Before an area can be considered as fully organic, it must undergo a conversion process. The area in-conversion expressed as a percentage of the total organic area can give an indication of the potential growth in the organic sector, meaning 2020 is likely to see a drop in growth of land being farmed organically.
Clare McDermott, business development director for Soil Association Certification, welcomed the news as sale of organic products are in their eighth year of growth.
Ms McDermott said: “Converting to organic can be a big business decision that takes time to implement, but with high demand for UK organic in both the shops and on farm, there is confidence in the market.
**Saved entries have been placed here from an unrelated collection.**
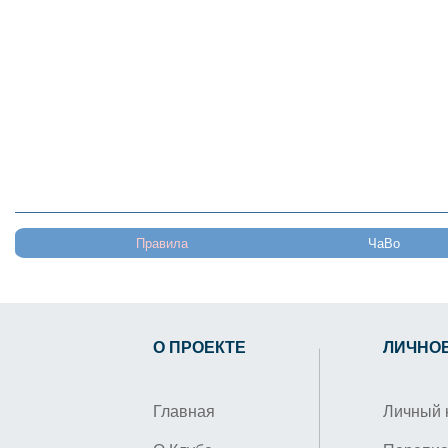
Правила
ЧаВо
О ПРОЕКТЕ
ЛИЧНО
Главная
Личный 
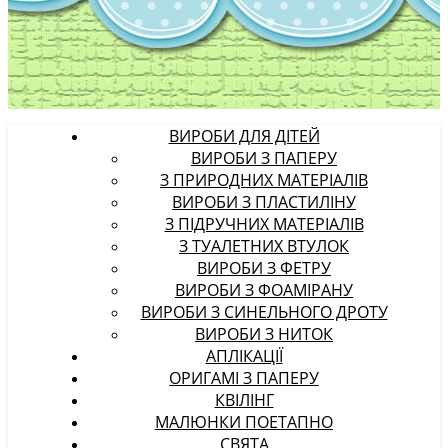
ВИРОБИ ДЛЯ ДІТЕЙ
ВИРОБИ З ПАПЕРУ
З ПРИРОДНИХ МАТЕРІАЛІВ
ВИРОБИ З ПЛАСТИЛІНУ
З ПІДРУЧНИХ МАТЕРІАЛІВ
З ТУАЛЕТНИХ ВТУЛОК
ВИРОБИ З ФЕТРУ
ВИРОБИ З ФОАМІРАНУ
ВИРОБИ З СИНЕЛЬНОГО ДРОТУ
ВИРОБИ З НИТОК
АПЛІКАЦІЇ
ОРИГАМІ З ПАПЕРУ
КВІЛІНГ
МАЛЮНКИ ПОЕТАПНО
СВЯТА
What we need now is for UK government to provide confidence that farming policy will also support them to grow more healthy, sustainable food.
“The Agriculture Bill and Environmental Land Management Scheme must support farmers to deliver environmental public goods across the whole farm by transitioning to agroecological farming practices, like organic, that look after air, water and soil quality.”
Roger Kerr, chief executive of OF&G, the largest certifier of UK organic land, also welcomed the news that more farmers are responding to the increased market demand for organic produce in the face of uncertainty.
He said: “It’s apparent from the new 2019 organic farming data from Defra that organic land area has increased by 2.3%. And while overall organic operator numbers have declined by 1%, this is primarily due to processor numbers falling. Farmer and grower numbers have actually increased by 0.7%. In the face of future uncertainty with farm support and trade agreements, this is a positive development, especially with consumer demand for organic rising.
“The market for organic food continues to grow globally and in the UK. Sales of organic food during the pandemic has significantly increased along with people’s interest in growing organic food at home, evident by sales of organic seeds growing by 400%.”